Today is St Andrew’s Day, 30th November. St Andrew was one of Jesus’ apostles. and is also the patron saint of Scotland and other countries like Romania and Greece. His feast day celebrates him as one of Jesus’s first disciples and is marked by cultural celebrations in Scotland, whose national flag is the saltire, a symbol of St Andrew. 

Andrew was a fisherman from Galilee and one of the original twelve Apostles of Jesus Christ. He was the brother of Saint Peter and is known in the Greek Orthodox Church as “Protokletos,” meaning “the first-called,” because he was the first disciple Jesus called. 

He travelled widely to preach the Gospel, and it’s likely his missionary work took him to Scythia (modern-day Ukraine and southern Russia), Asia Minor, and Greece.
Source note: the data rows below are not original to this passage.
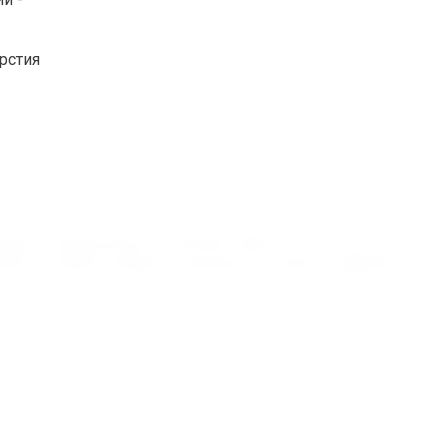
рстия
 Бренды Подшипников 22230CA/C3W33 SKF доступные
пники. В нашем интернет магазине быстрая и надёжная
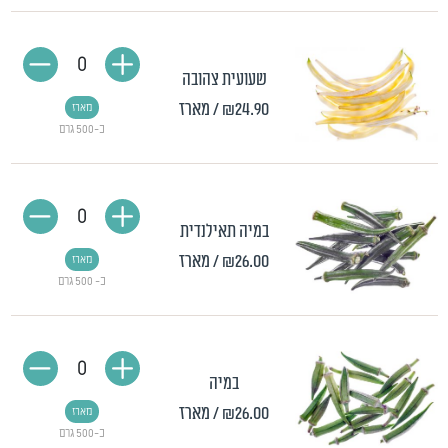
0
שעועית צהובה
₪24.90
/ מארז
מארז
כ-500 גרם
0
במיה תאילנדית
₪26.00
/ מארז
מארז
כ- 500 גרם
0
במיה
₪26.00
/ מארז
מארז
כ-500 גרם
He was eventually martyred by crucifixion around 60 AD in the city of Patras, Greece. He is said to have requested an X-shaped cross (a crux decussata or saltire) because he felt unworthy to be crucified on the same type of cross as Jesus, which is why the saltire is his primary symbol.

Scottish saltire – image by RainbowSilver2ndBackup, CC BY-SA 3.0 https://creativecommons.org/licenses/by-sa/3.0, via Wikimedia Commons

Saint Andrew is the patron saint of several countries and various groups.

The Countries are: Scotland, Greece, Romania, Russia, Ukraine, and Barbados.

Cities and Groups: Fishermen, fishmongers, singers, spinsters, and people with sore throats or gout.